Intervention de Bruno Teboul

Réunion du 14 janvier 2016 à 9h00
Mission d'information relative au paritarisme

Bruno Teboul, vice-président de Keyrus :

Je vous remercie de vos questions, mesdames et messieurs les députés.

Je commencerai par répondre à la question portant sur la disruption et le caractère anxiogène des estimations de destructions d'emplois, dont certaines, issues d'études plus conservatrices, font état de proportions moindres – 14 % d'emplois automatisés selon l'Observatoire du long terme. Ce caractère anxiogène est indéniable mais, comme on dit, la peur n'évite pas le danger : il nous faut jouer le rôle de catastrophistes éclairés pour que soient mises en place les bonnes mesures de régulation. Ces nouveaux acteurs, prédateurs et trublions technologiques que sont les fameux « NATU », ont choisi de domicilier leurs entreprises dans des paradis fiscaux et contournent ainsi les règles fiscales européennes. Nous aurions tout intérêt à nous poser la question de la fiscalité comme source de financement, notamment pour le revenu universel. Cela me semble un point important à rappeler. Il serait bon qu'une commission de réflexion se penche sur la fiscalité de l'économie numérique dans le prolongement du rapport « Collin et Colin » publié en 2013.

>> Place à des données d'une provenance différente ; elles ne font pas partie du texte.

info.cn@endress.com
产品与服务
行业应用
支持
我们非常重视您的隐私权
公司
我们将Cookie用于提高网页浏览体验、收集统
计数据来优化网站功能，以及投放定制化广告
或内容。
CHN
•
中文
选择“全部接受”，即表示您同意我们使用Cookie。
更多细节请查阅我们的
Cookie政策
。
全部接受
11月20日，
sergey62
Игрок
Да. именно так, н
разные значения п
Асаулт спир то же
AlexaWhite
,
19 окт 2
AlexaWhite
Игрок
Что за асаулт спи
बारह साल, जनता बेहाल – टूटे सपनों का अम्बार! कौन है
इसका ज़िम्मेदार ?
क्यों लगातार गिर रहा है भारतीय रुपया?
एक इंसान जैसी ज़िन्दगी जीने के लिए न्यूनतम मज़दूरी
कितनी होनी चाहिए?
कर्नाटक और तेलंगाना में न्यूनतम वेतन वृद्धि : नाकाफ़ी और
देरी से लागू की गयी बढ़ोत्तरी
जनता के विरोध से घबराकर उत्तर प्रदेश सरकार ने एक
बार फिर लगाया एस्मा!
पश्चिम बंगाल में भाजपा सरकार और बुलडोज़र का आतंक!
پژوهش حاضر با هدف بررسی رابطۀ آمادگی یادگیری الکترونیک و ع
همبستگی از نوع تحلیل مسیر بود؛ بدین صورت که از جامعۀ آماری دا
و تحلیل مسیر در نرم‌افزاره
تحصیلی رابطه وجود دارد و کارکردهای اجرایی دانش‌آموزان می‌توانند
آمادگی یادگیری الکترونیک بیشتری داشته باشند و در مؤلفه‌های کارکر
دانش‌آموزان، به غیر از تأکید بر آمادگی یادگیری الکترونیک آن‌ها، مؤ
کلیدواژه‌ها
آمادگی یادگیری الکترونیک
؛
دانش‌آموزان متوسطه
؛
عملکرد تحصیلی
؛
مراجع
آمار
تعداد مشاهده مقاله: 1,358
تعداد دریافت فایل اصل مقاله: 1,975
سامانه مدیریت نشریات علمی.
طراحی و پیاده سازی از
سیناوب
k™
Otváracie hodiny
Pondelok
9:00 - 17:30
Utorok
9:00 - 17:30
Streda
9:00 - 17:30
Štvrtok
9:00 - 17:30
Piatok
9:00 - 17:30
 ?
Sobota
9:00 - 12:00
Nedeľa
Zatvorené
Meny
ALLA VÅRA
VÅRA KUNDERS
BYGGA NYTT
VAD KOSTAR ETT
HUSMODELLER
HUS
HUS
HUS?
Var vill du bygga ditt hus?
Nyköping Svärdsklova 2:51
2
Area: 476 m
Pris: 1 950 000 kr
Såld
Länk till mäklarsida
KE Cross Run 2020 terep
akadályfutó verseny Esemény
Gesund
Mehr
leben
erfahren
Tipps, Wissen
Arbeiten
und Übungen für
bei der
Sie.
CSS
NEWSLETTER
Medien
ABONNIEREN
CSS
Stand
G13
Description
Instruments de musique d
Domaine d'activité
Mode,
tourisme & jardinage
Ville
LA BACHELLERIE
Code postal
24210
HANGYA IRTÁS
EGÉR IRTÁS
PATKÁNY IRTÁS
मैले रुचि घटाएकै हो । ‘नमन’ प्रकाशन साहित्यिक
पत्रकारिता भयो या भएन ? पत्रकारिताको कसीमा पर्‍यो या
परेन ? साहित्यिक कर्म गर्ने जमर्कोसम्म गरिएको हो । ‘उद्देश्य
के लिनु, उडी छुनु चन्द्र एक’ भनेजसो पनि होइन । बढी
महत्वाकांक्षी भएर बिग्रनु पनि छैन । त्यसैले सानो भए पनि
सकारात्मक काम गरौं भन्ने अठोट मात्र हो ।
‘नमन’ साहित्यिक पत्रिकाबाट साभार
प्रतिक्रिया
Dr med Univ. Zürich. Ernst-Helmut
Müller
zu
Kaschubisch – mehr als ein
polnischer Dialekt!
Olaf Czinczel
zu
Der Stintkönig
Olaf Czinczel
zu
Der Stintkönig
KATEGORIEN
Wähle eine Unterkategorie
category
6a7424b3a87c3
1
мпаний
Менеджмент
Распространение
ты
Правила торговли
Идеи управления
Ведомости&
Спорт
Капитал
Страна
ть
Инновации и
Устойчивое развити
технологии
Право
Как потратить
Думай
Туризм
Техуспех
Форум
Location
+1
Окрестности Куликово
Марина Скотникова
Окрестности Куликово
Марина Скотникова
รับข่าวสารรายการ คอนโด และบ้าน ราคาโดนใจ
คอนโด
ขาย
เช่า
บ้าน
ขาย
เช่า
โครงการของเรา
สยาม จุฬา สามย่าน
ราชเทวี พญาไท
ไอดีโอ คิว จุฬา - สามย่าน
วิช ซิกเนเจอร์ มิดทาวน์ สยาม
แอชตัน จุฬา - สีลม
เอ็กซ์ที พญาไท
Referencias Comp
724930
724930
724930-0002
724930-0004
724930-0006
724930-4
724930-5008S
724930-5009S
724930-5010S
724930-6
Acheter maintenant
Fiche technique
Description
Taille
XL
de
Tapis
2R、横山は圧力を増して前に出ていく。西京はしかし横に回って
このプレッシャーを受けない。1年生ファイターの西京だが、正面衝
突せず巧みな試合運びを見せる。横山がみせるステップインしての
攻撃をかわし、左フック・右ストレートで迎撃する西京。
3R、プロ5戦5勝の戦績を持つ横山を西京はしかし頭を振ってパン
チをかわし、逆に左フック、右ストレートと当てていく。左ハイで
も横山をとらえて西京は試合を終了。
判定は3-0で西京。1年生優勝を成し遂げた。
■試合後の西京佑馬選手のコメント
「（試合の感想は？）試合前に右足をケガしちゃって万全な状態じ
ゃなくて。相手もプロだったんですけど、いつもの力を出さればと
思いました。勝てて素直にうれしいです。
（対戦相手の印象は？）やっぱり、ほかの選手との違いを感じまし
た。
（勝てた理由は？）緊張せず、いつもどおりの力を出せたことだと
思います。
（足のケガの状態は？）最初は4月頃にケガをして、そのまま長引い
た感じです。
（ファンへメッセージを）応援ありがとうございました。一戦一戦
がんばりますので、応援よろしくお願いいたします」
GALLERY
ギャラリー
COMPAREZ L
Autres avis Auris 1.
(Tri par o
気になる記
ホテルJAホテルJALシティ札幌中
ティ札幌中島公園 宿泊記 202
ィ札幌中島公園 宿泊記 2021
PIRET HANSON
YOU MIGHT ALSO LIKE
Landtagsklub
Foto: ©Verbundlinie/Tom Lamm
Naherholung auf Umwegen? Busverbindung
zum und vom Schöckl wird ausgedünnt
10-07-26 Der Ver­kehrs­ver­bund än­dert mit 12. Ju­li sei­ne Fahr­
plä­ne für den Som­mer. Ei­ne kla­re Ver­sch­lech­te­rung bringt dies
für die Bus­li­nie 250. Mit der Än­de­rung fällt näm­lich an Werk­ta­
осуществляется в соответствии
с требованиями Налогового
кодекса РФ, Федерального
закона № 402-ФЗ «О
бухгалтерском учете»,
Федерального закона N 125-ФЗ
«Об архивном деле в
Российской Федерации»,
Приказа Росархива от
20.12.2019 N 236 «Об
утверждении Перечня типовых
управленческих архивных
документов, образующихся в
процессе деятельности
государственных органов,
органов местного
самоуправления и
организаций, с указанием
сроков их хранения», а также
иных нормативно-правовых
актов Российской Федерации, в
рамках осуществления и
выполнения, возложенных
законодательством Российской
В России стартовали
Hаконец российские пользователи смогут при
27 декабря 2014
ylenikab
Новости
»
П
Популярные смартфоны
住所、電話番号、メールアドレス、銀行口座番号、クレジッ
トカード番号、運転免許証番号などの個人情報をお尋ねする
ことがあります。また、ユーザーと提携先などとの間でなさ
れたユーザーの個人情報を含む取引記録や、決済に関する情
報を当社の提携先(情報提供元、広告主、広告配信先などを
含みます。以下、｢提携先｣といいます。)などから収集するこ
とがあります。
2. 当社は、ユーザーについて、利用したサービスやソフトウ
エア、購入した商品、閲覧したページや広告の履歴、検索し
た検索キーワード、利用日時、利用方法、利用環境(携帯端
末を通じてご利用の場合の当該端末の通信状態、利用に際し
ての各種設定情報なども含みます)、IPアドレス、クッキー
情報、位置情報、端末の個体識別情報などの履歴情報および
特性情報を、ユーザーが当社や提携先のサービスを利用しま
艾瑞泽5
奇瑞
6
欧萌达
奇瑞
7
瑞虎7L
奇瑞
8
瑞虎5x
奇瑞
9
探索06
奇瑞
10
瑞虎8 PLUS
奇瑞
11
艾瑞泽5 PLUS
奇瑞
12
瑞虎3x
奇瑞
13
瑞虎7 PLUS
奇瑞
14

J'aimerais maintenant établir un lien entre la rentabilité de ces acteurs et la financiarisation des plateformes. Vous posez une très bonne question, monsieur Robiliard : les fonds d'investissement font-ils simplement un choix cynique ou bien sont-ils persuadés que leurs investissements seront rentables à terme ? Les deux à la fois, me semble-t-il. D'une part, ils mènent une stratégie destinée à balayer les formes traditionnelles de l'économie ; d'autre part, ils savent calculer leurs risques. Dans mon ouvrage, je cite l'analyse d'Aileen Lee, du fonds d'investissement Cowboy Ventures, selon qui ces fonds n'hésitent pas à investir des centaines de milliers, voire des millions de dollars dans dix start-up différentes pour n'en voir émerger qu'une seule.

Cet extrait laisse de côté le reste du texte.